(Stored data)
========================================

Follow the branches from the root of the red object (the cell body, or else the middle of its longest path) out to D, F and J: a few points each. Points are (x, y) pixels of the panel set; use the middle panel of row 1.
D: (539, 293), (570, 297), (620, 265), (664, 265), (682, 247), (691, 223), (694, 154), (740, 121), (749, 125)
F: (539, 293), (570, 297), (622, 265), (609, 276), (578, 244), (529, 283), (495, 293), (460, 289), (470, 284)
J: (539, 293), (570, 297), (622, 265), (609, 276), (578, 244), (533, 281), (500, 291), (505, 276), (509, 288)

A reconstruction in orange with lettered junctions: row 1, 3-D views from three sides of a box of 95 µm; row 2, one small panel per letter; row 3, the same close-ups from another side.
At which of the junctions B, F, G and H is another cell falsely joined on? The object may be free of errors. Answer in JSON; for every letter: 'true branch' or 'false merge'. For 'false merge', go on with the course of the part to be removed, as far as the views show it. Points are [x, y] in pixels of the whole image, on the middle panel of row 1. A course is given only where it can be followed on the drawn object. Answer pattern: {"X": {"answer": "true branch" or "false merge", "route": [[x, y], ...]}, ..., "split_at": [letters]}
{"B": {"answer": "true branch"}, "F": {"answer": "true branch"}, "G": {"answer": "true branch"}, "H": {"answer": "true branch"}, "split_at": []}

========================================

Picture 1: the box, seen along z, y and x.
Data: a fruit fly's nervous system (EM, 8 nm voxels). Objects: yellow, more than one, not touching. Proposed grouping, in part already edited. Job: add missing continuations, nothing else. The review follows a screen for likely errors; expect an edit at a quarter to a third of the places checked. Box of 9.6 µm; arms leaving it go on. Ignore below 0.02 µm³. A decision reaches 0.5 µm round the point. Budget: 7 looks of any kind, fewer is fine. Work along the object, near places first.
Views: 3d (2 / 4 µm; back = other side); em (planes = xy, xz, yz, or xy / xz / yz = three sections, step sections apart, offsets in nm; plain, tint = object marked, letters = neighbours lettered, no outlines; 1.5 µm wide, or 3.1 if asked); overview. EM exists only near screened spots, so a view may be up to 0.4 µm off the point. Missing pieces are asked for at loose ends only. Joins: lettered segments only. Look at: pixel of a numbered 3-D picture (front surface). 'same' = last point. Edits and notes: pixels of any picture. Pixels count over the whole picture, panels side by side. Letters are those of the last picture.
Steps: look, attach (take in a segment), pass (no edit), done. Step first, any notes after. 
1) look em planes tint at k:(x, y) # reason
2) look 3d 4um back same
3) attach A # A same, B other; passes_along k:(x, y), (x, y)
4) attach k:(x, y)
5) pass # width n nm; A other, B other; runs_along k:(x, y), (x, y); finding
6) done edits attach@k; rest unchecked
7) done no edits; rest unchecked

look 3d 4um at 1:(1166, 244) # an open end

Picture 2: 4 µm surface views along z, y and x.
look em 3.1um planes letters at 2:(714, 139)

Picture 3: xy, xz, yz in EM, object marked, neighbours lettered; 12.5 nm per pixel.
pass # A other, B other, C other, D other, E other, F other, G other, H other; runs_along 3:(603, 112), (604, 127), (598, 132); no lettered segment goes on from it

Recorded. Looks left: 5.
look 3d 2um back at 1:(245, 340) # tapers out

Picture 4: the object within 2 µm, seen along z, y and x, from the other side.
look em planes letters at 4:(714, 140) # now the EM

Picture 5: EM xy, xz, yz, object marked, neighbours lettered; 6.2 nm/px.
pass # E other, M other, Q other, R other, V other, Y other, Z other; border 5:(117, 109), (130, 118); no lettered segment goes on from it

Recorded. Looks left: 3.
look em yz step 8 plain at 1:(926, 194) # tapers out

========================================

### WHAT THE TASK ASKS
Wherever a line in the records contains the word "notes", copy that line.

### ANSWER TO THIS TASK
Views: 3d (2 / 4 µm; back = other side); em (planes = xy, xz, yz, or xy / xz / yz = three sections, step sections apart, offsets in nm; plain, tint = object marked, letters = neighbours lettered, no outlines; 1.5 µm wide, or 3.1 if asked); overview. EM exists only near screened spots, so a view may be up to 0.4 µm off the point. Missing pieces are asked for at loose ends only. Joins: lettered segments only. Look at: pixel of a numbered 3-D picture (front surface). 'same' = last point. Edits and notes: pixels of any picture. Pixels count over the whole picture, panels side by side. Letters are those of the last picture.
Steps: look, attach (take in a segment), pass (no edit), done. Step first, any notes after. 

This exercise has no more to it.